Telle est la puissance des grands nombres. Le hasard a des caprices, jamais on ne lui vit d’habitudes. Si mille gouttes tombent sur mille pavés, chaque pavé n’aura pas la sienne ; s’il en tombe mille millions, chaque pavé recevra son million ou bien peu s’en faudra. Si l’on jette deux dés trente-six millions de fois, le double-six, au lieu d’un million de fois, pourrait ne se présenter que cent mille et peut-être n’arriver jamais. Une telle exclusion soumise au calcul, d’après notre façon de parler, est déclarée impossible.

L’analogie va à l’identité. Considérons en effet, sur la place, pendant la pluie, un carré de 6 décimètres de côté. Partageons la base, aussi bien que la hauteur, en six parties, portant chacune un numéro d’ordre ; découpons le carré, par des parallèles aux côtés, en trente-six cases égales désignées chacune par les deux numéros placés en tête des bandes auxquelles elle appartient ; une case répondra à 6,6 ; une autre à 5,6 ; une troisième à 6,5 ; elles auront mêmes noms que les coups possibles avec deux dés. Chaque goutte de pluie tombant sur le carré représente un coup de dés. Le hasard, dans les deux épreuves, décide entre les mêmes points. À la fin de la journée, la pluie a également mouillé les trente-six cases, les dés ont amené les trente-six points également : où est la différence ?

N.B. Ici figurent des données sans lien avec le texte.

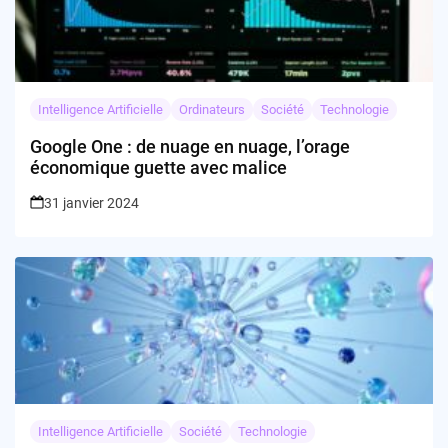
Intelligence Artificielle
Ordinateurs
Société
Technologie
Google One : de nuage en nuage, l’orage
économique guette avec malice
31 janvier 2024
Intelligence Artificielle
Société
Technologie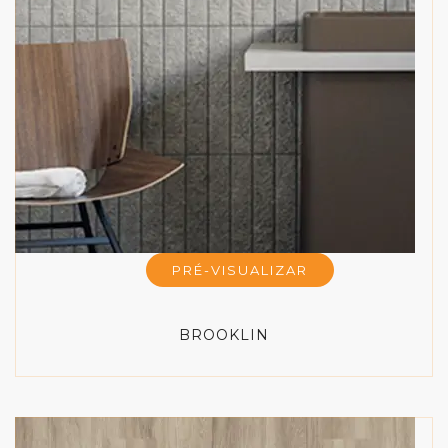
PRÉ-VISUALIZAR
BROOKLIN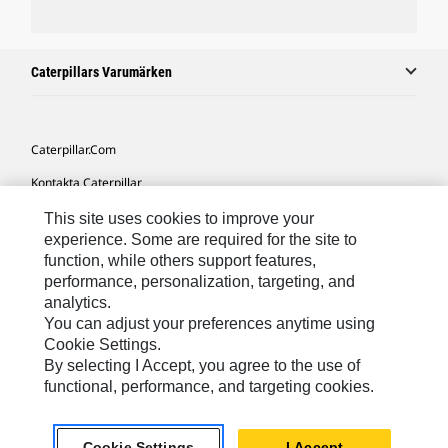
Caterpillars Varumärken
Caterpillar.com
Kontakta Caterpillar
Mina Marknadsföringspreferenser
This site uses cookies to improve your
experience. Some are required for the site to
Platskarta
function, while others support features,
performance, personalization, targeting, and
Cookie Settings
analytics.
Juridiskt
You can adjust your preferences anytime using
Cookie Settings.
Sekretess
By selecting I Accept, you agree to the use of
functional, performance, and targeting cookies.
Europe-Swedish
© 2026 Caterpillar. Med ensamrätt.
Cookie Settings
I Accept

Pour que rien ne manque au rapprochement, le même tempérament est nécessaire aux deux assertions trop précises. Il serait fort étrange que les pavés, quoique mouillés également, n’eussent pas reçu dans le cours d’une journée, quelques centaines de gouttes en plus ou en moins ; de même, sur quelques millions de coups de dés, quelques points se montreront, sans doute un peu plus, d’autres un peu moins souvent.

Les rapports sont certains, non les différences, et c’est malheureusement la différence qui ruine. On joue 100 parties à un jeu de hasard, l’enjeu est 20 francs ; il est peu probable, mais possible, que l’on perde 65 parties. La perte de 30 louis représente 30 pour 100 du nombre des parties jouées.

Au lieu de 100 parties, on en joue 10,000, une perte de 30 pour 100, c’est-à-dire de 6,500 parties, doit être tenue pour impossible. 5,150 parties perdues supposeront, d’après le calcul, une fortune aussi adverse que 65 sur une série unique de 100 parties ; la perte correspondante, 300 louis, représente 3 pour 100 du nombre des parties jouées.